Her freezer bulges with berry purees, fresh Oregon corn sliced off the cob and logs of chevre. Frozen cubes of her favorite chewy bread stand at the ready, waiting for a time when she can toss them with tomato hunks, Walla Walla onions and fresh basil from her garden for a quick panzanella.

Chenin — named for grapes her parents planted in their Temecula, Calif., vineyard before their only daughter was born — embraced farm life in Oregon three years ago, after the couple moved north from winery jobs in Napa Valley.

The idea was to plant wine grapes on Cherry Blossom Lane when they found their piece of paradise, but neither one of them could stand to tear out the cherry trees. With the cherries, which they sell at two farmers markets, came cherry jam, then cherry syrup, sold under the Cherry Blossom Farms label.

Now there are eggs to collect as well, for a weekly delivery route, and two cows, a lamb and 70 lavender plants that vie for her attention.

So while Sean works a day job at Archery Summit Winery, Chenin tends the farm.

Part of that is making sure her kitchen is well-stocked for winter.

On this September day, a food dehydrator hums on the front porch, drying tomatoes to throw into winter pastas (she tosses them into the boiling water with the noodles just as they’re nearly cooked).

Lamb and beef from animals she raised is in the freezer, along with hunks of gruyere in case she “gets a bug” for fondue.

But her favorite flavors are right in front of her: lavender, eggs and her goto ingredients: cherry jam and syrup. She uses them to flavor stews in the slow cooker, glaze pan-roasted carrots and brush onto seared lamb chops just before serving.

The jam makes the simplest appetizer for an impromptu party: smear a baguette slice with goat cheese, dab on some jam and top with a rosemary sprig or borage flower.

Lavender and lamb is a natural, says Carlton, who first tasted it as a 15- year-old exchange student in France. She likes to sear chops with sprigs of it, or brush on some lavender-cherry jam just before pulling them out of the pan.

A handful of dried lavender blossoms goes into tubs of flour and sugar in her pantry, so its perfume can permeate pie crusts and butter cookies.

Eggs get the retro-gourmet treatment: They’re deviled, but the cooked yolks are mixed with aioli and homemade mustard spiked with cumin and cherry syrup.

* Provided data *
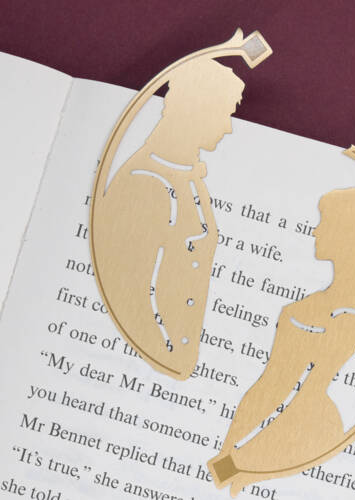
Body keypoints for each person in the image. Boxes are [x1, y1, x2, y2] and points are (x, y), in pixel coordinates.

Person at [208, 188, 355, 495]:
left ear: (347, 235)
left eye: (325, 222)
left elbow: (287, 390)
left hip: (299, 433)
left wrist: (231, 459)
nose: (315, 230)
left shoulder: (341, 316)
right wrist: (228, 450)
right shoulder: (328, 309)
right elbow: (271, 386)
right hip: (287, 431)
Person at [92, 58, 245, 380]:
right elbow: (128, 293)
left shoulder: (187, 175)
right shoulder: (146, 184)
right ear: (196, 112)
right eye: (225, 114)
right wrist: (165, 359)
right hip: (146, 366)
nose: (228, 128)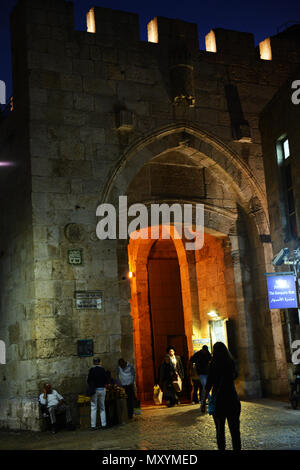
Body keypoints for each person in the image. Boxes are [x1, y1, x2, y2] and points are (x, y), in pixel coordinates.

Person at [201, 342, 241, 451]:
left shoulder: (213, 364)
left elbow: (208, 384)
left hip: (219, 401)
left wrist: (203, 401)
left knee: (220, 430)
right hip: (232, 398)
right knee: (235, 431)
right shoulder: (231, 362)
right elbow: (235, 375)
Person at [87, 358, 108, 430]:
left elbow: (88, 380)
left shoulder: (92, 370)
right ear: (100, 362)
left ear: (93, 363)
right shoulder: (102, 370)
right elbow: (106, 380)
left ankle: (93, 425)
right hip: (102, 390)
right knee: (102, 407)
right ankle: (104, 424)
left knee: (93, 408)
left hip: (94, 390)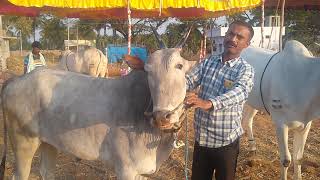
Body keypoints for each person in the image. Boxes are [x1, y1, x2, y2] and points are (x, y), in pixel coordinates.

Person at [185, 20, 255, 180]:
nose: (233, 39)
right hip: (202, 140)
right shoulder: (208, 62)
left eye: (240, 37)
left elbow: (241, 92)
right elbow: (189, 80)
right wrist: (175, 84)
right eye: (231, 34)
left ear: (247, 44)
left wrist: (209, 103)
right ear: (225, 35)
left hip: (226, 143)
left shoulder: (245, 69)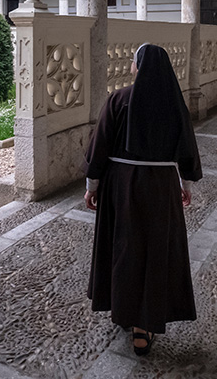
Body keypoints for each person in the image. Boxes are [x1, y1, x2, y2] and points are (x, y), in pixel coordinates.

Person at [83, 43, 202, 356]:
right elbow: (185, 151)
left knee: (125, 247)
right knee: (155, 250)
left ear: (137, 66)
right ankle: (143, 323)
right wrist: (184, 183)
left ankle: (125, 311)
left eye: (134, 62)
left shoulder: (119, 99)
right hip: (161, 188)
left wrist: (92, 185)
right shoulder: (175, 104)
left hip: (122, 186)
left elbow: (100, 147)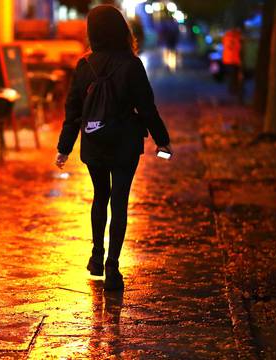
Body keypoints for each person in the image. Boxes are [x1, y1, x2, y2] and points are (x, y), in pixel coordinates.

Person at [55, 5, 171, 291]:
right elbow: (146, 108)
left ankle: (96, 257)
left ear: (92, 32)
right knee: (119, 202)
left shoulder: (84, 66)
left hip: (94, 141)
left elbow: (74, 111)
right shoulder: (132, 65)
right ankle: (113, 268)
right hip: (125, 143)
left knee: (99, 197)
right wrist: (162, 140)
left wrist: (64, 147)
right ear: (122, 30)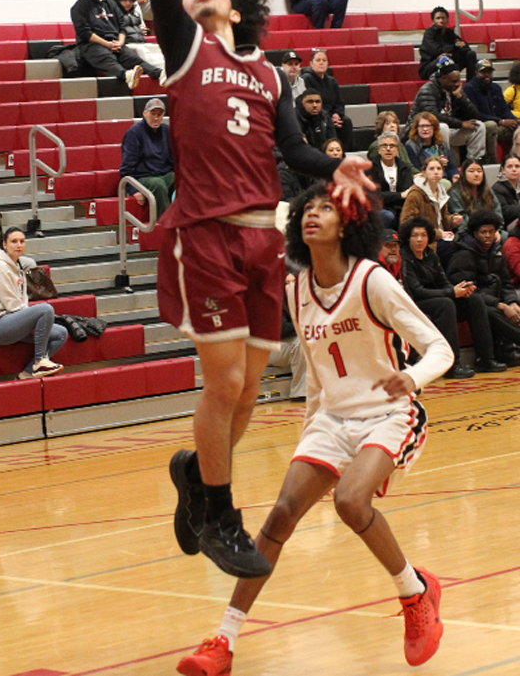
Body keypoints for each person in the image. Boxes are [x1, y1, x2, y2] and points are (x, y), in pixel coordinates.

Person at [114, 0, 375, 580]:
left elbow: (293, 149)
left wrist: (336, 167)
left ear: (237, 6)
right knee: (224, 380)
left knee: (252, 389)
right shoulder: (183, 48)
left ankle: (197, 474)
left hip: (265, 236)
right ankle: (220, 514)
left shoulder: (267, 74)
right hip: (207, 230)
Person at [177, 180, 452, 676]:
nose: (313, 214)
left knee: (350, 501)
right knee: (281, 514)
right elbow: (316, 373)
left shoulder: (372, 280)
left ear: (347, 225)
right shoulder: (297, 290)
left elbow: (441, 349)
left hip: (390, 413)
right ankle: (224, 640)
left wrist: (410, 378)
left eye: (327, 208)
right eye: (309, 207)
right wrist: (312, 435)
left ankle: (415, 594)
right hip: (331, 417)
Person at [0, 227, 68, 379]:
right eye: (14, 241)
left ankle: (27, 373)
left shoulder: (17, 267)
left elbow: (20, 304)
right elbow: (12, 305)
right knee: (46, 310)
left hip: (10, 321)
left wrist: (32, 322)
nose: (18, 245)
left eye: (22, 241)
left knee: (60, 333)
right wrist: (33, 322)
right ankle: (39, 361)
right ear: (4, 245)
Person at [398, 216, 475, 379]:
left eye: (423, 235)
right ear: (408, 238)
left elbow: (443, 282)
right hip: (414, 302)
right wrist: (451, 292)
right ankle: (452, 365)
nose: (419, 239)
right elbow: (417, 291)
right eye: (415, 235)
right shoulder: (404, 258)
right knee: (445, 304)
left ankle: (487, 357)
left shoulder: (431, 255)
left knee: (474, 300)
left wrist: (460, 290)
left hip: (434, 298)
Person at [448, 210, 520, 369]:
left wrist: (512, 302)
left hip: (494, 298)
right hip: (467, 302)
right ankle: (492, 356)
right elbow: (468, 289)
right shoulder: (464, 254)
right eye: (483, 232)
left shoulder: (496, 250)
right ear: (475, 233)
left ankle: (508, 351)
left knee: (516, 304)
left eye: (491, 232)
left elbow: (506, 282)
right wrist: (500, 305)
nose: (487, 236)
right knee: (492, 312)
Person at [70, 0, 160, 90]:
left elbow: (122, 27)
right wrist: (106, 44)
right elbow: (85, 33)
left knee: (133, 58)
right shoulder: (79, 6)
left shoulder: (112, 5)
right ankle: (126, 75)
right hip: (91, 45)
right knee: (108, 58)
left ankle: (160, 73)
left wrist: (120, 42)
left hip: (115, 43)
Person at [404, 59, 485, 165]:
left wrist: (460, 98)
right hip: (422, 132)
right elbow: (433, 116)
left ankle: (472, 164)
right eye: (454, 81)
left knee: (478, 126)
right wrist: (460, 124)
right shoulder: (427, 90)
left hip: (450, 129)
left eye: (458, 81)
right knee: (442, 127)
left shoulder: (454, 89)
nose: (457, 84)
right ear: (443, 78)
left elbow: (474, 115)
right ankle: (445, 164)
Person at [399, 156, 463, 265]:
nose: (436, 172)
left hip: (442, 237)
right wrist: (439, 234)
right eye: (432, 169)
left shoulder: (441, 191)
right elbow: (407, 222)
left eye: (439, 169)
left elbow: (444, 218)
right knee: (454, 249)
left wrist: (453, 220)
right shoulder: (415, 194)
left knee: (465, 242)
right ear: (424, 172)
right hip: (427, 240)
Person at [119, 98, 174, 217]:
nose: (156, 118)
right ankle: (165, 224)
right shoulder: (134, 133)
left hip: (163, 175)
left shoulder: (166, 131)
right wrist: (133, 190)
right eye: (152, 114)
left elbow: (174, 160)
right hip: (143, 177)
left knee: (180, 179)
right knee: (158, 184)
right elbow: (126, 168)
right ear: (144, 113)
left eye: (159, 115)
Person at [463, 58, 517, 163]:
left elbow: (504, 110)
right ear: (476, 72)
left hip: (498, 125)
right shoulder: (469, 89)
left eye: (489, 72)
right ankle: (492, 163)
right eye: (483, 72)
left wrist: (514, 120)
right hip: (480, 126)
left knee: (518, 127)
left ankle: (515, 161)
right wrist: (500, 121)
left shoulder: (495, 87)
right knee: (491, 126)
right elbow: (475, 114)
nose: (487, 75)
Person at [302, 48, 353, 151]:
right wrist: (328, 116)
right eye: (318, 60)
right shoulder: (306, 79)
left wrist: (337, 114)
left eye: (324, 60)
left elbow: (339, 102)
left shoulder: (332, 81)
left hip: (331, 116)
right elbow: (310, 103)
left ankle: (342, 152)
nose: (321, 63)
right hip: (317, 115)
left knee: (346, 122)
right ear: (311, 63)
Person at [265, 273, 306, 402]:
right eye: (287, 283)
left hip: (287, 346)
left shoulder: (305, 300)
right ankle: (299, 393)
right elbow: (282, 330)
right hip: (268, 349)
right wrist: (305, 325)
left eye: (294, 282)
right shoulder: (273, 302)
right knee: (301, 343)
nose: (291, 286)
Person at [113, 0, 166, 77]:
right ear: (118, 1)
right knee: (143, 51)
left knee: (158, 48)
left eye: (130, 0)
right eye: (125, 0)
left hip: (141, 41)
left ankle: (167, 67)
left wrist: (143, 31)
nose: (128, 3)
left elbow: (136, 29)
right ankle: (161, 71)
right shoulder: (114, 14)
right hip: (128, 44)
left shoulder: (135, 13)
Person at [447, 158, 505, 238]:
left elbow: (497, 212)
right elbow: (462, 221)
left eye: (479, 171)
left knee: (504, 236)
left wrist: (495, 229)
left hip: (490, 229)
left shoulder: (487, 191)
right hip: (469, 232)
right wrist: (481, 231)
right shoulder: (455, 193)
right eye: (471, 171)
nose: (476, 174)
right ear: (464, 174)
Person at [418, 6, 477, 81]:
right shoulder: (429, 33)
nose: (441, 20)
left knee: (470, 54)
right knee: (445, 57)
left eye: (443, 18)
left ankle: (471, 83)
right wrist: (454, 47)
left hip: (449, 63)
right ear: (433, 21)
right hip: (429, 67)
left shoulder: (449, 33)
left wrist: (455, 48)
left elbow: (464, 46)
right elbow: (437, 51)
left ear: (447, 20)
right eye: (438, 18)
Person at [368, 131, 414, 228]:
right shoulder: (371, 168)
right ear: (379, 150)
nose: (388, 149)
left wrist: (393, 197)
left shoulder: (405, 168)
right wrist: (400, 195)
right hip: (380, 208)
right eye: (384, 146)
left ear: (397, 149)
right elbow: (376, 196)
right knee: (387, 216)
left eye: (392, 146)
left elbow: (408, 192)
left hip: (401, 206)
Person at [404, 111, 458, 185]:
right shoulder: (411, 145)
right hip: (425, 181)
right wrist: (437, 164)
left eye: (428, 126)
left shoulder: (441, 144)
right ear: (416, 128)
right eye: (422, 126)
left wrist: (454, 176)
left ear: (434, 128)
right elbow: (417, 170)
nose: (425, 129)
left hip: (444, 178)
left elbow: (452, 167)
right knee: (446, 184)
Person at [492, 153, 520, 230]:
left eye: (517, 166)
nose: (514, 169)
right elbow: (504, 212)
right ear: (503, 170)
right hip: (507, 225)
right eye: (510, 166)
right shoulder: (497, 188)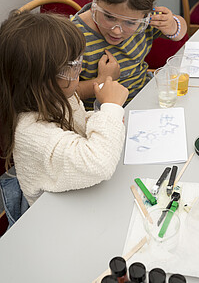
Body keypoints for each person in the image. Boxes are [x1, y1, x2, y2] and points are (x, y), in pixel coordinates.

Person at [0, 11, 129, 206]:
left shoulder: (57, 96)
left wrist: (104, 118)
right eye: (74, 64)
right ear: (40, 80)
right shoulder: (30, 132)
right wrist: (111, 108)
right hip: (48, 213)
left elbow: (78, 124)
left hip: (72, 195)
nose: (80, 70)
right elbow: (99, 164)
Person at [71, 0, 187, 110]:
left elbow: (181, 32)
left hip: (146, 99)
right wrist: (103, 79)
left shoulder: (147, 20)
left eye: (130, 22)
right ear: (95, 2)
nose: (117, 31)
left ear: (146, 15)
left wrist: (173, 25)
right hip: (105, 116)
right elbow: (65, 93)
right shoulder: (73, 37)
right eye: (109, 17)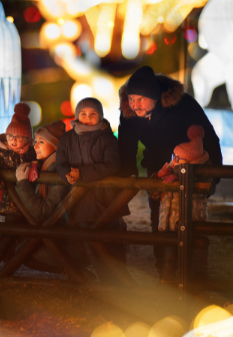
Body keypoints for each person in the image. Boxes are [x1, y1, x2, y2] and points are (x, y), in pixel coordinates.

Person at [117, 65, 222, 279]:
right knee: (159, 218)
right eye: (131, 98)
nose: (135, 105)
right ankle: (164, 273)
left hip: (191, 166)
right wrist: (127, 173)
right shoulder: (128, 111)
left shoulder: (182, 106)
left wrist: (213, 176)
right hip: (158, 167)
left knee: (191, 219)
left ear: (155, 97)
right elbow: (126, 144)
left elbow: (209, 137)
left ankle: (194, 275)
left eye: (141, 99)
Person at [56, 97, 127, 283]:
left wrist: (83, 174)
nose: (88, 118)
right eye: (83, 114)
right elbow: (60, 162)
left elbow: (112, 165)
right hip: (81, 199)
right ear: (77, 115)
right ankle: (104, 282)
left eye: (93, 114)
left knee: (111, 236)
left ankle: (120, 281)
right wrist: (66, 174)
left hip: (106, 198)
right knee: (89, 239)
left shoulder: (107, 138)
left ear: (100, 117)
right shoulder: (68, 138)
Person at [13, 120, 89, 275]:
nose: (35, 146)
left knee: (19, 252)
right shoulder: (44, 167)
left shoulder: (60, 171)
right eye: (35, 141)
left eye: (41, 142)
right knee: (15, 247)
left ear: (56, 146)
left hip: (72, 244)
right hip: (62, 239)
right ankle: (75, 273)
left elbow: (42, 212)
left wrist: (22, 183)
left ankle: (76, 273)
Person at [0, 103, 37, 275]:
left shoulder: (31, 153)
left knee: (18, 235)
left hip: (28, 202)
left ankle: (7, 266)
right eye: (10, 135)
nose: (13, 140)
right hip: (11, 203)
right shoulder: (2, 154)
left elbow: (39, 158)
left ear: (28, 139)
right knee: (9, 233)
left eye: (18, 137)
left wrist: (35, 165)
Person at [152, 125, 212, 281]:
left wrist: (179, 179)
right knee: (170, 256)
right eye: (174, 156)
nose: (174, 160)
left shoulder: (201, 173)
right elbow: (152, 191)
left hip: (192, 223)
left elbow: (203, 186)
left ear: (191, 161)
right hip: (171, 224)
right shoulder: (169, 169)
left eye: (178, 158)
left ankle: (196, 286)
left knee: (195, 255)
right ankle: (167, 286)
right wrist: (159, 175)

* Work instruction A *
According to the farm kitchen passage, why didn't the couple plant wine grapes on Cherry Blossom Lane?
* Work instruction B *
Go on with the farm kitchen passage from its last sentence.

* Exercise answer A *
Neither of them could stand to tear out the cherry trees.

* Exercise answer B *
“It’s one of those childhood things I grew up with,” Carlton says. “Last winter I felt like I was making them every two weeks to take to parties.”

For the couple’s stay-at-home date night two weeks ago, it was a home-cooked lamb roast from an animal she and Sean raised, braised with dried tomatoes, dried cherries and vegetables from her garden.

The improvised meal was that much more satisfying, she says, knowing it all came from home.

There was only one problem with the dish.

“I’m trying to figure out,” Carlton says, “how I can re-create it.”

Barbara Boyer

McMINNVILLE — When Barbara Boyer wants jewels, she heads to her garden and takes her pick.

Heirloom bush beans pop out of plump pods, pretty as black opals and rubies. Purple pole beans drip from sturdy, 5-foot vines like earrings. Even cabbage, dappled with diamond-like beads of dew, stops the 38-year-old farm wife in her tracks. “Isn’t that gorgeous?” says Boyer, a dark-haired woman wearing torn jeans and a sparkling smile.

But these vegetables, grown on a fertile, acre-plus patch of earth a mile south of McMinnville, are never so treasured as when they come into the kitchen.

Between Boyer’s garden and her freezer packed with meat raised by a friend, she and husband Tom, a fourth-generation Oregon hay farmer, eat well, with plenty to spare.

“When we’re broke on the farm — which is a lot — I can go to the freezer and pull out a T-bone or pork loin, and I feel like a queen.”

And she shares their riches with the guests who show up most days to join the couple at their butter-yellow ranch house for a meal.

A confirmed city girl until she met Tom 12 years ago and moved to this 400-acre farm, Boyer cooks the way farm wives have for centuries, making three square meals a day using what the land around her provides.

Her year-round garden feeds five families plus her own, on vegetables and berries she taste-tests before putting in the ground. She trades oats and straw for fresh eggs, and buys turkeys from a small farm in Amity.

And no matter what she makes, eating doesn’t seem quite right unless there’s a crowd.

Often there is, from spontaneous dinners for eight in their comfortably cluttered home to sprawling outdoor parties timed for cider pressing. Their annual Hog Fest is a two-day affair, complete with a river float through the couple’s property.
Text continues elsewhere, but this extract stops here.